The Quantum One comes with a detachable boom microphone at 100 Hz - 10K Hz. That mic features noise suppression. It’s short, yet thick, with a rubber-like material and flexibility. I appreciate it’s short, out-your-face, length. When I had someone don the Quantum One and chat with me, his voice was crystal-clear with no echoing or popping with ‘b’ or ‘p’ sounds. Even with this TV up to its max volume, all I could hear was his voice
In addition to its boom microphone, JBL includes a calibration microphone, which lets you attune virtual surround sound to your ear structure by using the companion app. But in my short time with the Quantum One I haven’t been able to test the calibration mic out yet.
Features and Software
The JBL Quantum Engine software takes up 177MB of storage space and is the only place you turn on spatial audio and head tracking. There’s also an equalizer, microphone settings, RGB lighting, the ability to store different profiles and more. The app is advanced enough without crossing the line into off-putting. I was able to re-center, however.
Advanced calibration of JBL’s surround sound technology includes adding your height and head diameter. However, the calibration process wasn’t ready yet, presumably because the headset hasn’t started shipping. I was able to use the re-centering feature of the headset, which is also available via the left earcup. It has you look at a bull's-eye in the center of the screen before clicking your left mouse button.

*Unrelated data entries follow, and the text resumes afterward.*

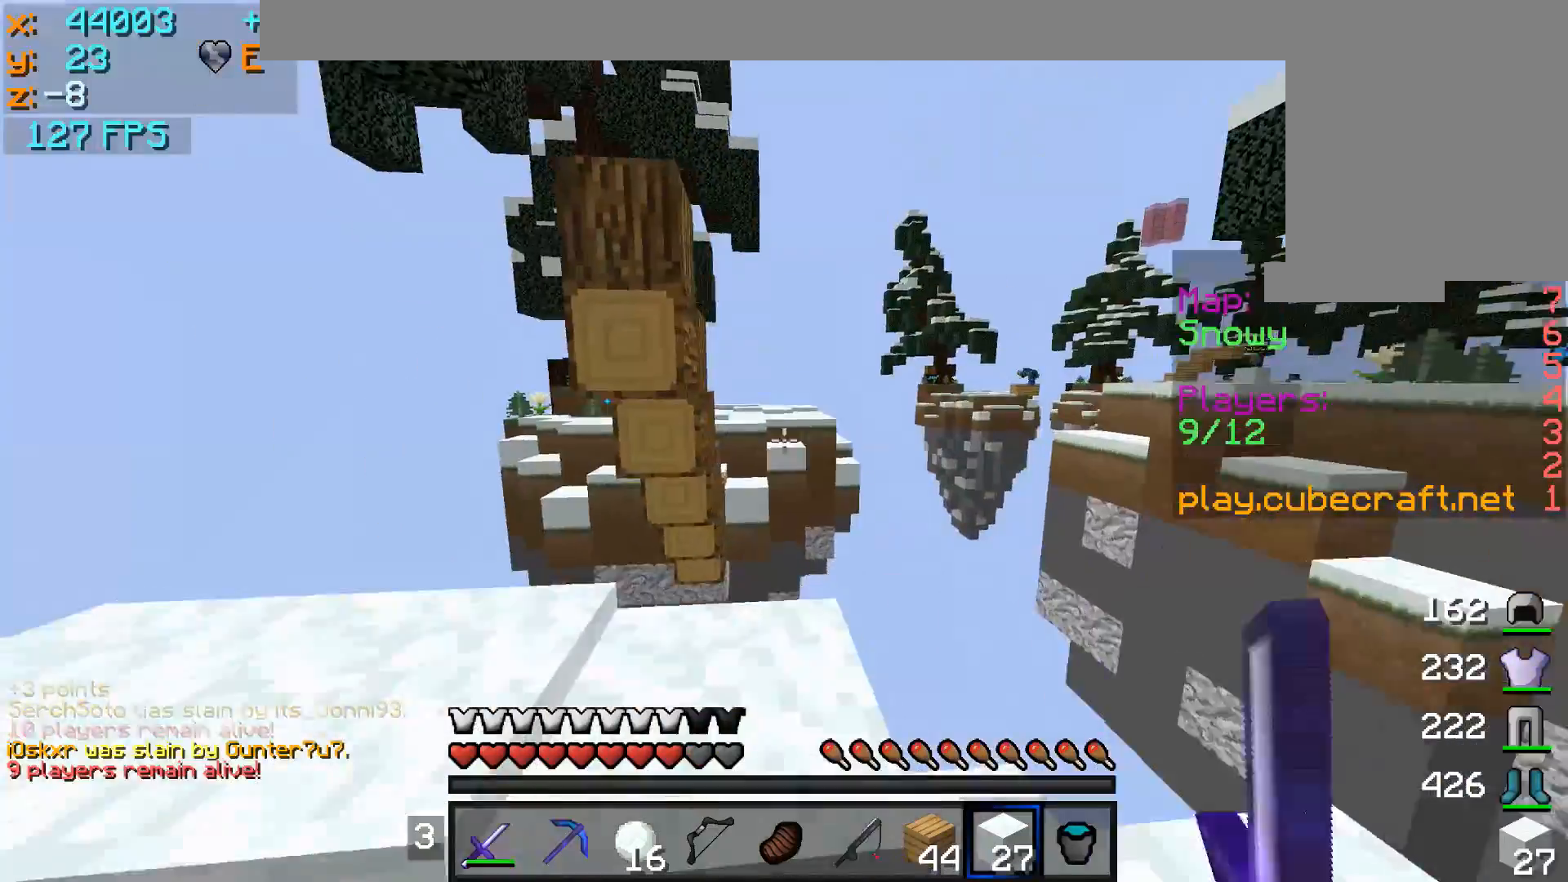
{"keys": [], "mouse": ["right"], "events": [[133, "a", "down"], [283, "w", "up"], [333, "a", "up"], [383, "a", "down"], [467, "a", "up"], [483, "mouse_right", "down"]]}
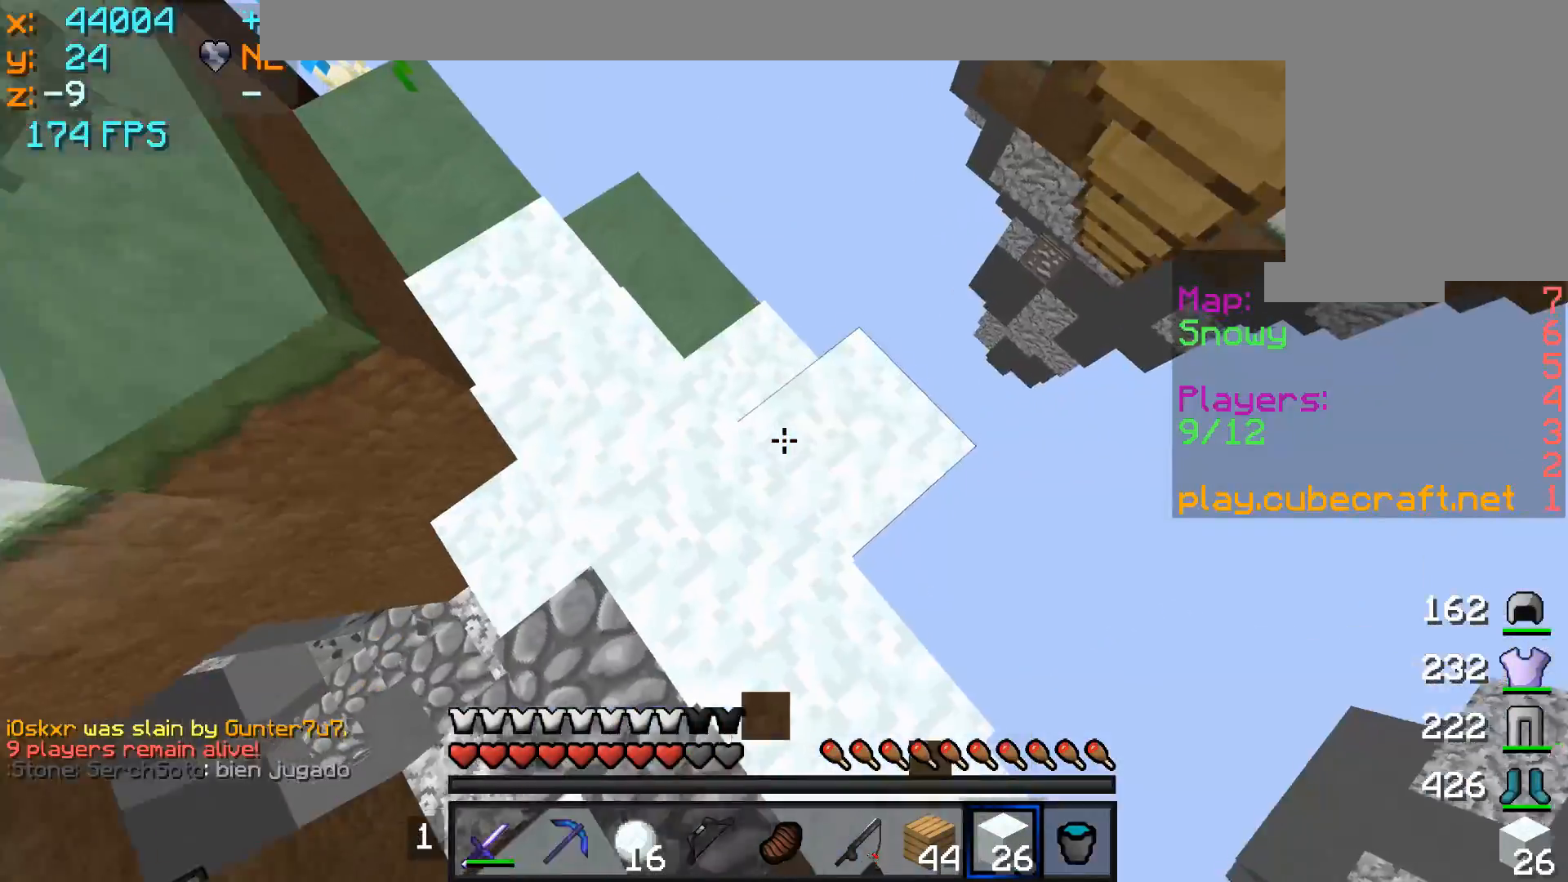
{"keys": ["w"], "mouse": [], "events": [[33, "mouse_right", "up"], [133, "d", "down"], [133, "mouse_right", "down"], [183, "mouse_right", "up"], [183, "w", "down"], [283, "mouse_right", "down"], [333, "mouse_right", "up"], [383, "d", "up"], [433, "mouse_right", "down"], [483, "mouse_right", "up"]]}
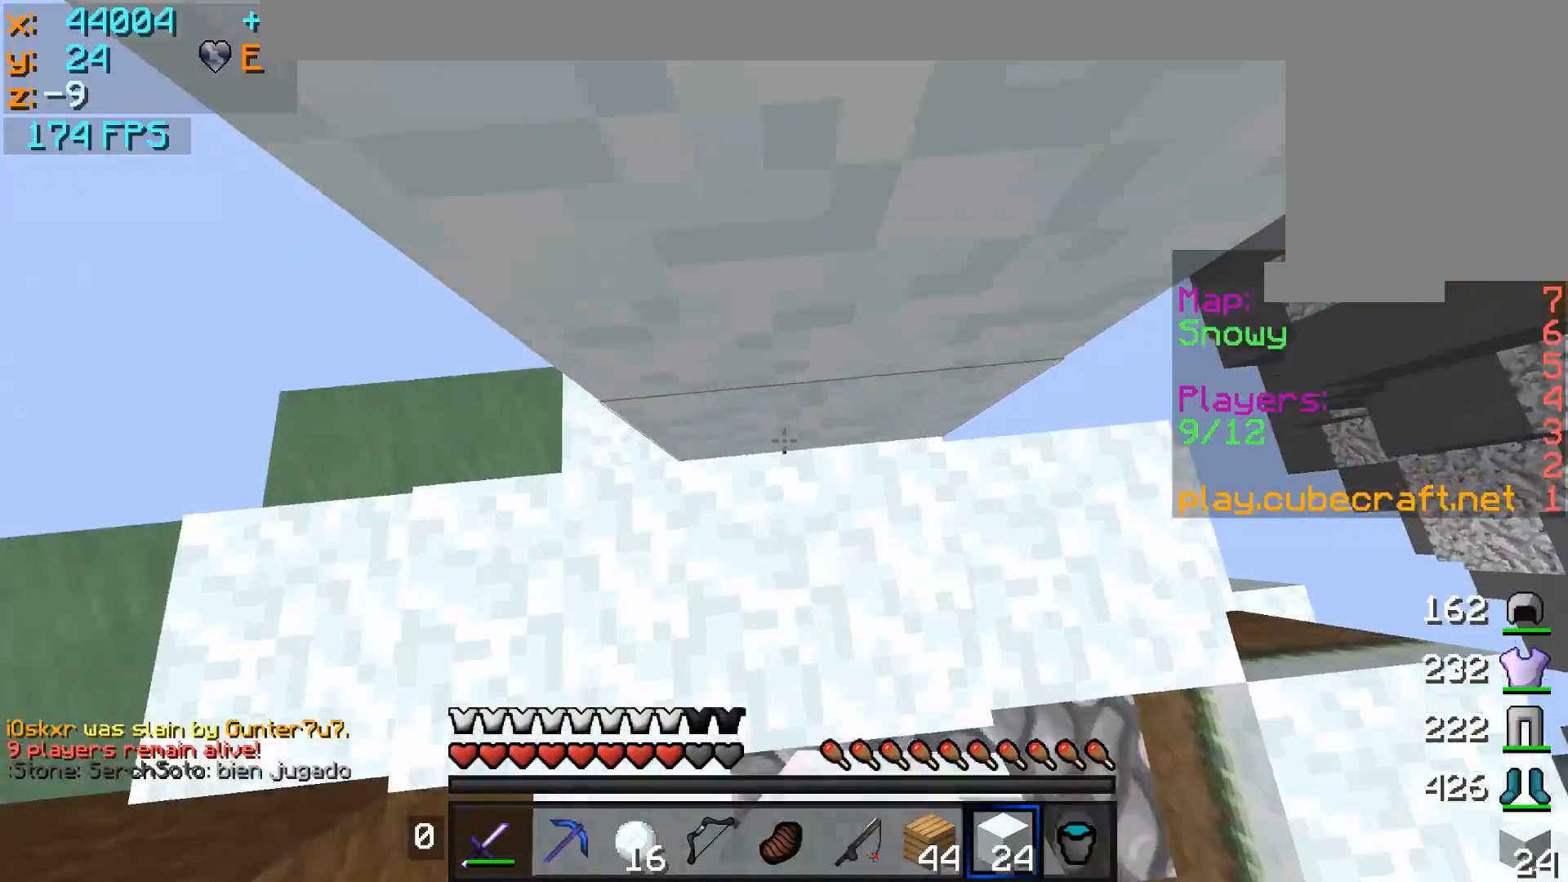
{"keys": ["w"], "mouse": [], "events": [[83, "mouse_right", "down"], [133, "mouse_right", "up"], [233, "mouse_right", "down"], [283, "mouse_right", "up"], [283, "w", "up"], [333, "mouse_right", "down"], [383, "mouse_right", "up"], [383, "w", "down"]]}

With software or the USB cable’s included dial, you can easily balance the volume of game audio compared to chat audio. But it’s the dial you’ll want to use. It’s easy to access and feels premium to the touch. It’s even slightly weighted and has a rubber base that prevented slipping during my testing, even with intense gaming sessions. Game-chat balance is Discord-certified and also works with other services, like Skype and TeamSpeak.

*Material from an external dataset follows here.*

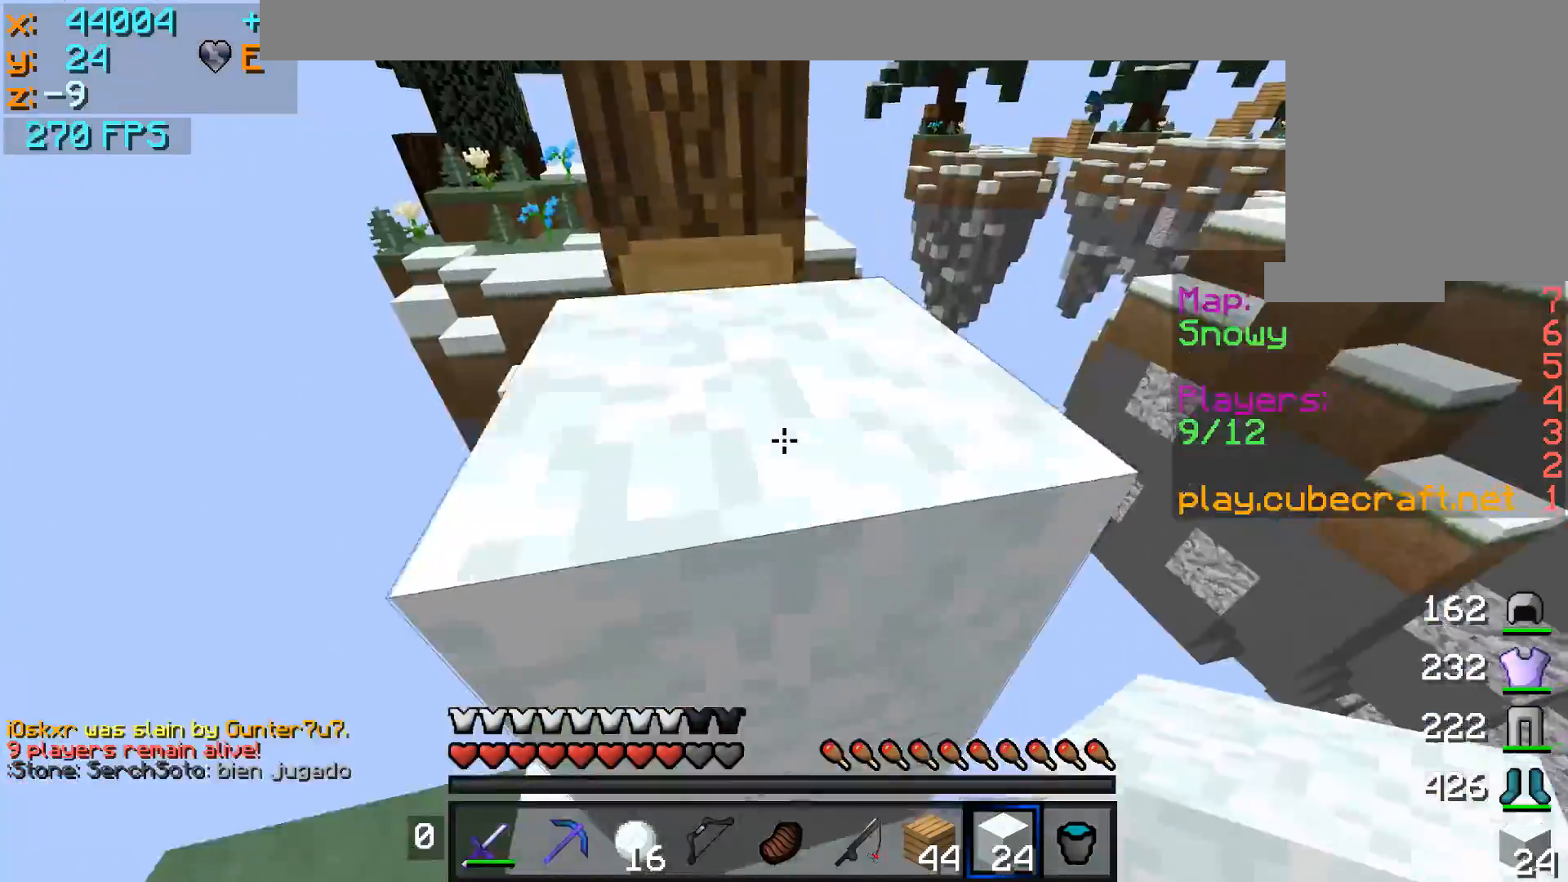
{"keys": [], "mouse": [], "events": [[283, "w", "up"], [383, "mouse_left", "down"], [483, "mouse_left", "up"]]}
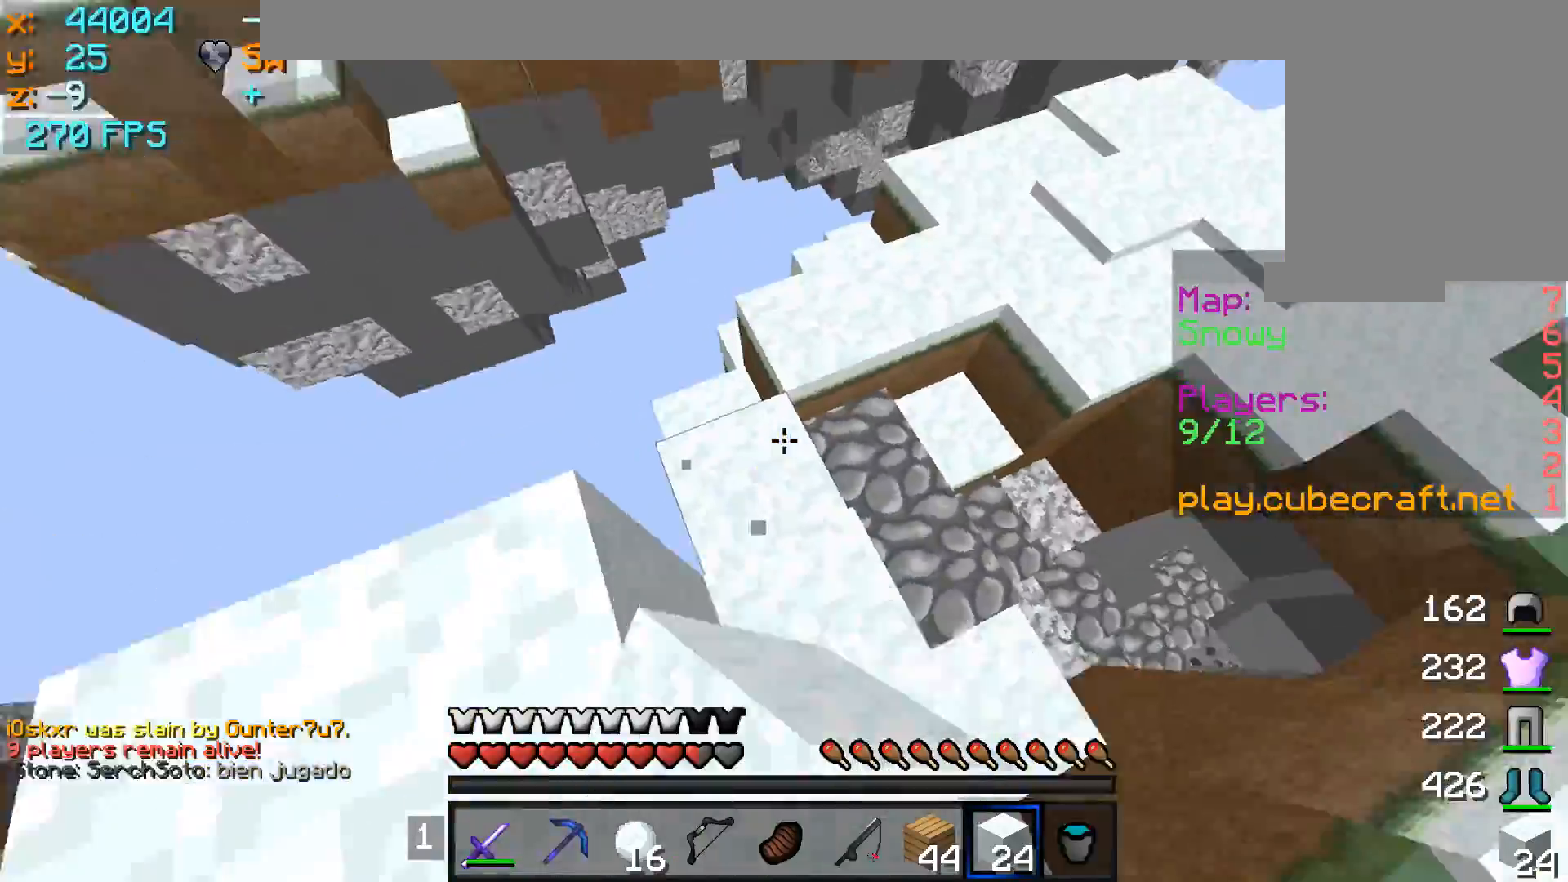
{"keys": ["w"], "mouse": [], "events": [[133, "w", "down"]]}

In addition to a slightly helpful ANC, lovable TalkThru a calibration mic in addition to the detachable boom mic and multiple connectivity options, the Quantum One isn’t selling you short on features.
The JBL Quantum One is a bold step into gaming headsets for the reputable brand. It makes some questionable design choices and can feel tight on large heads. But the ear cushions have a desirable leather material, and the RGB implementation is daring and unique.
At $300, we hoped that virtual surround sound or head tracking would make a more noticeable difference in PC gaming. I perceived a small boost in performance, but for $30 more the HyperX Cloud Orbit S’ head tracking was much more impressive. Of course, the necessity of head tracking for gaming is debatable. If you ignore that, the Quantum One’s audio is crisp and clear and brings out the finer details in games, like the varying crunching noises footsteps can make depending on how melted the snow on the ground is, and music. Plus, you can’t get its full array of features, like TalkThru, game-chat dial/control or RGB, on the Orbit S.
If you buy the Quantum One, do it for the sturdy build, superior general audio performance and maybe even the RGB and welcoming software. But if you need game-changing head tracking to justify the $300 price tag, JBL isn’t quite there yet.